SOURCE MATERIAL:
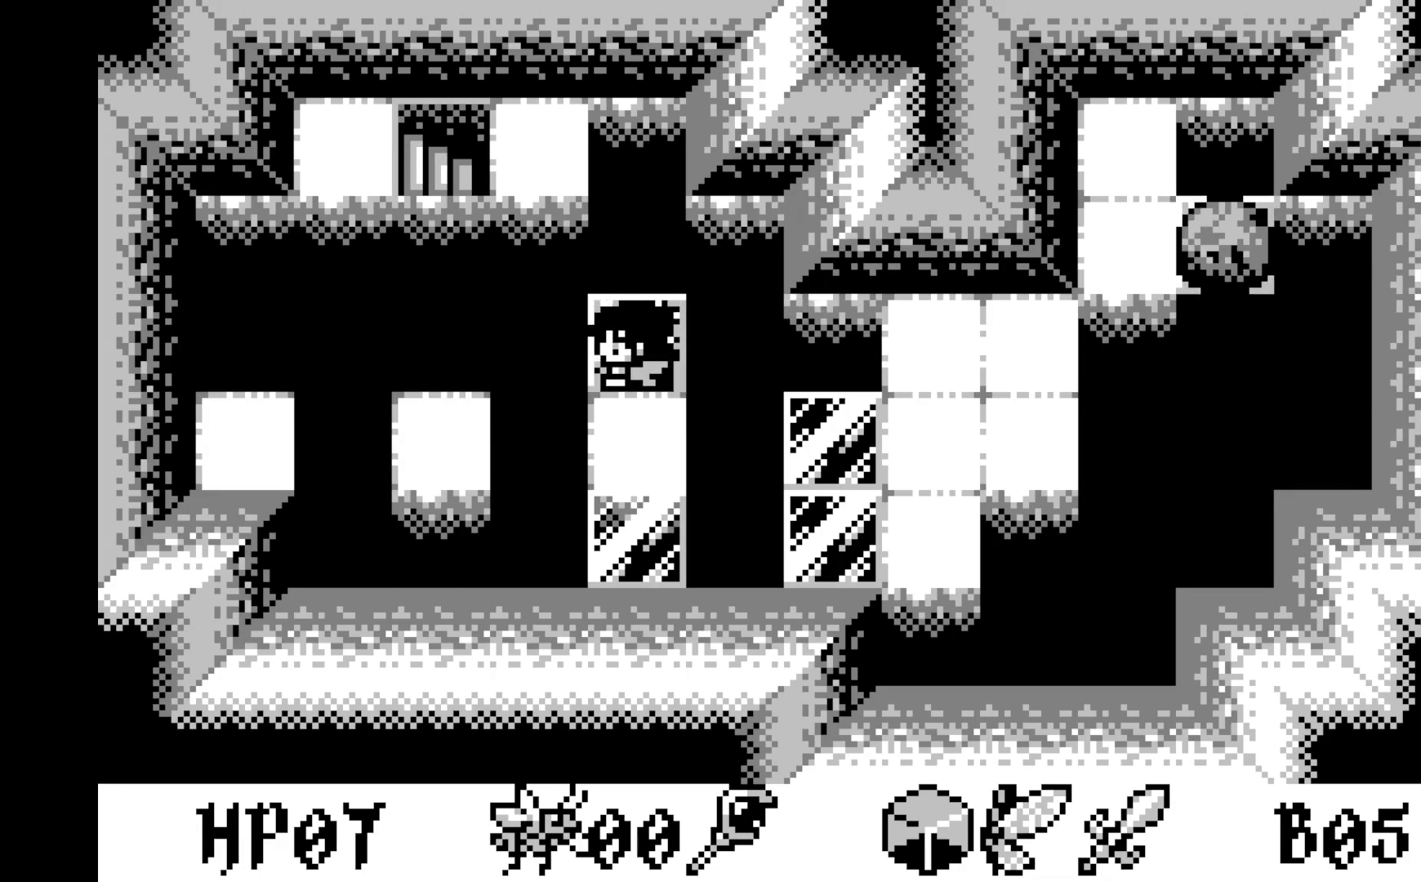
{"buttons": [], "left_stick": "center", "events": []}
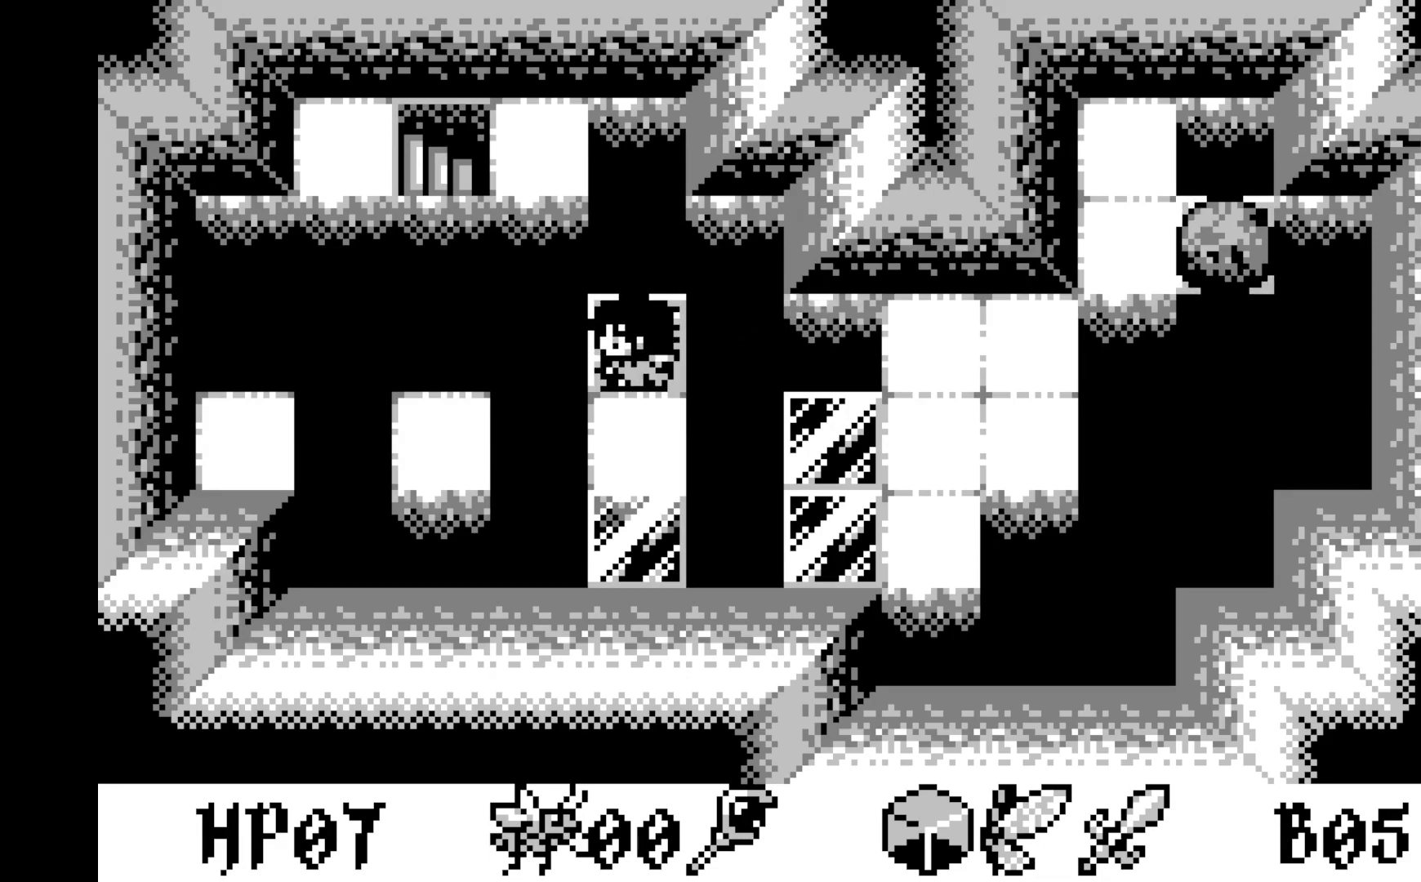
{"buttons": [], "left_stick": "center", "events": []}
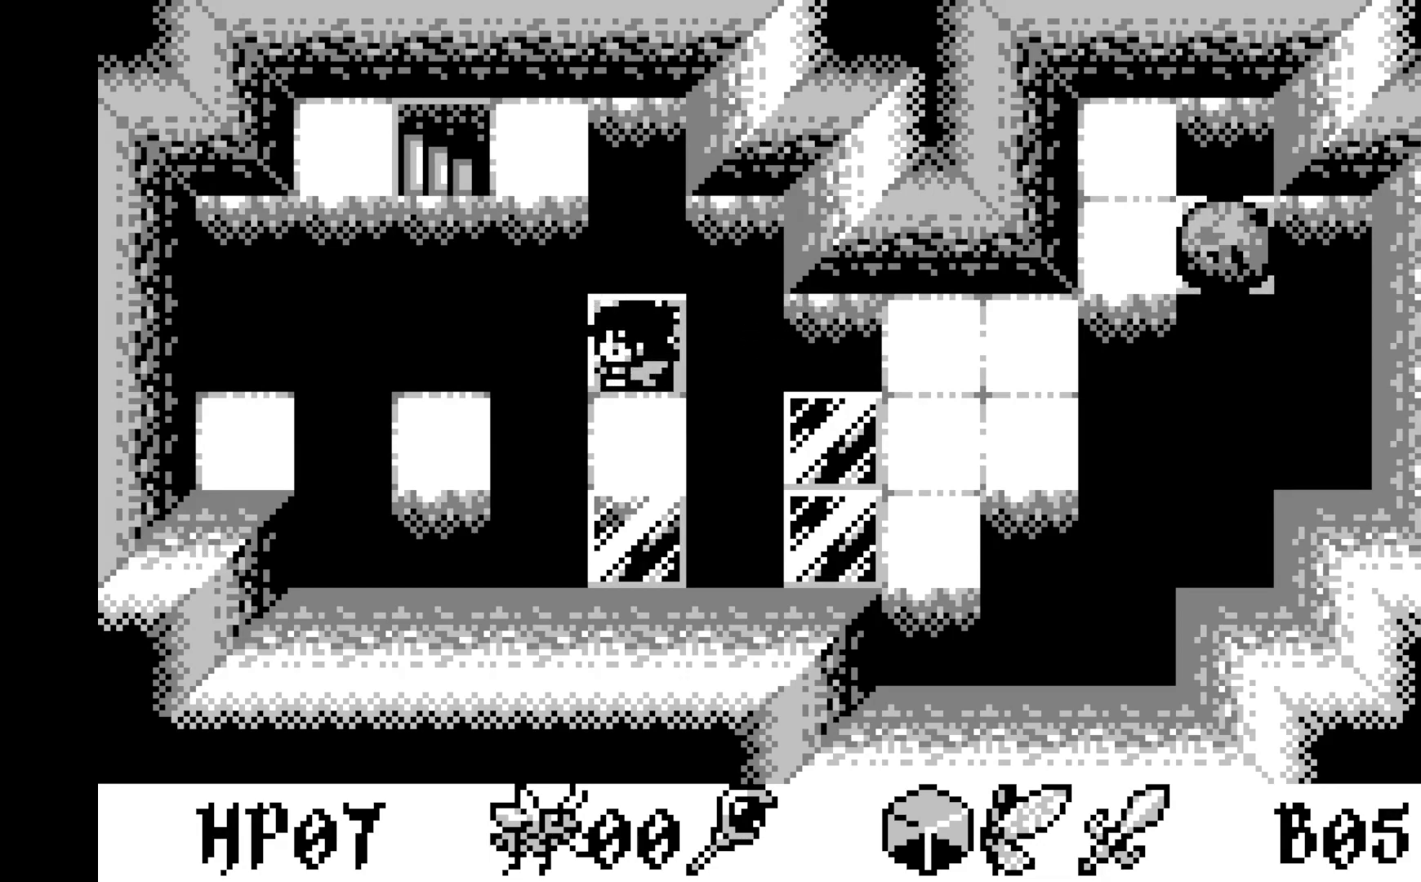
{"buttons": ["A"], "left_stick": "center", "events": [[400, "A", "down"]]}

TASK DIRECTIONS: If a line holds a picture, skip the picture and transcribe the rest of the material exactly.

TASK ANSWER:
{"buttons": [], "left_stick": "center", "events": []}
{"buttons": [], "left_stick": "center", "events": []}
{"buttons": ["A"], "left_stick": "center", "events": [[400, "A", "down"]]}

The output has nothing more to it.